6. Being aware of different transfusion triggers and, rather than targeting a fixed threshold hemoglobin level, adapt them to the specific clinical status; it is strongly recommend to assess indications (drawback/ benefit ratio) before transfusion and, if indicated, use a single unit RBC transfusion policy in patients that are not actively bleeding.
In fact being the closest caregiver to the patient, the ICU Nurse is in the best position for early detection of clinical problems and for directly responding with comprehensive bedside care.
In conclusion, all the different aspects of PBM are tiles a mosaic of optimal caregiving in which nurse’s and clinician’s activities are strictly complementary. This said, a lot of effort must be constantly devoted to achieve and maintain coordination among caregivers, which is strictly required to PBM implementation.

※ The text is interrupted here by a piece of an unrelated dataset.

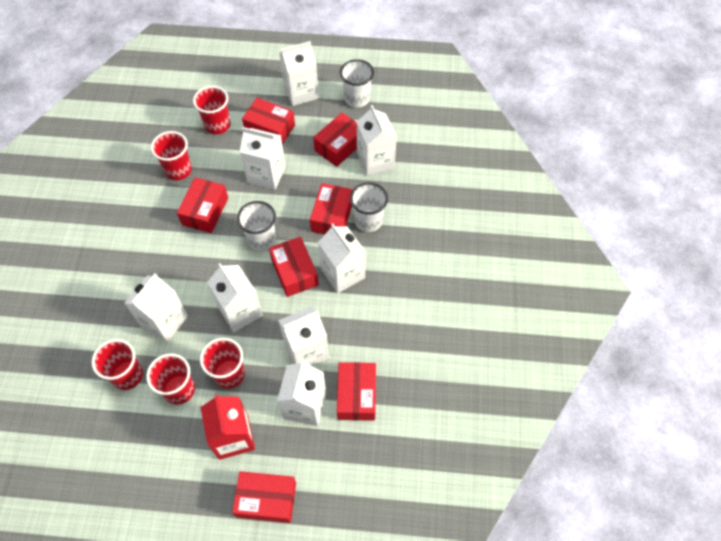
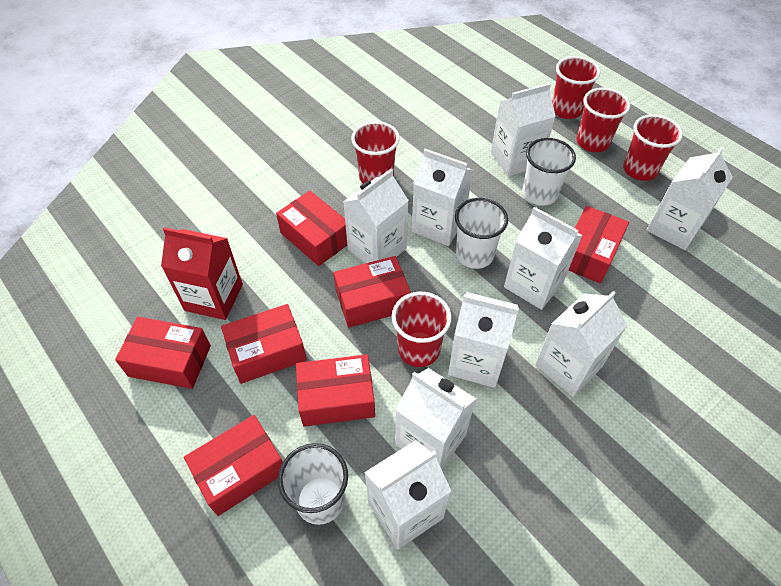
white carton: 8 -> 9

Get the hint: Rome wasn’t built in a day; the same concept is valid for PBM.
References
- WHO. World Health Organization - Global forum for blood safety: Patient blood management. 2011 Mar 14-15; Dubai, United Arab Emirates.
- Scolletta S, Simioni P, Campagnolo V, et al. Patient blood management in cardiac surgery: The “Granducato algorithm”. Int J Cardiol. 2019; 289:37-42.
- Isbister JP. Why should health professionals be concerned about blood management and blood conservation? Updates Blood Conserv Transfus Altern. 2005; 2:3-7.
- Isbister JP. The three-pillar matrix of patient blood management – An overview. Best pract Res Clin Anaesthesiol. 2013; 27:69-84.
- Paone G. Anemia, transfusion, and outcome: Both are bad, does it really matter which is worse? J Thorac Cardiovasc Surg. 2018; 156:75-6.
- Akkök CA. Allogeneic hematopoietic stem cell transplantation: Transfusion issues. International Journal of Clinical Transfusion Medicine. 2016; 4:29-42.
- Hajjar LA, Vincent JL, Galas FR, et al. Transfusion requirements after cardiac Surgery: The TRACS randomized controlled trial. JAMA. 2010; 304:1559-67.
- Mazer CD, Whitlock RP, Fergusson DA, et al. Restrictive or liberal red-cell transfusion for cardiac surgery. N Engl J Med. 2017; 377:2133-44.
- European Commission, Consumers, Health, Agriculture and Food Executive Agency. Building national programs of Patient Blood Management (PBM) in the EU. In A Guide for Health Authorities, Publications Office of the European Union: Luxembourg, Europe. 2017.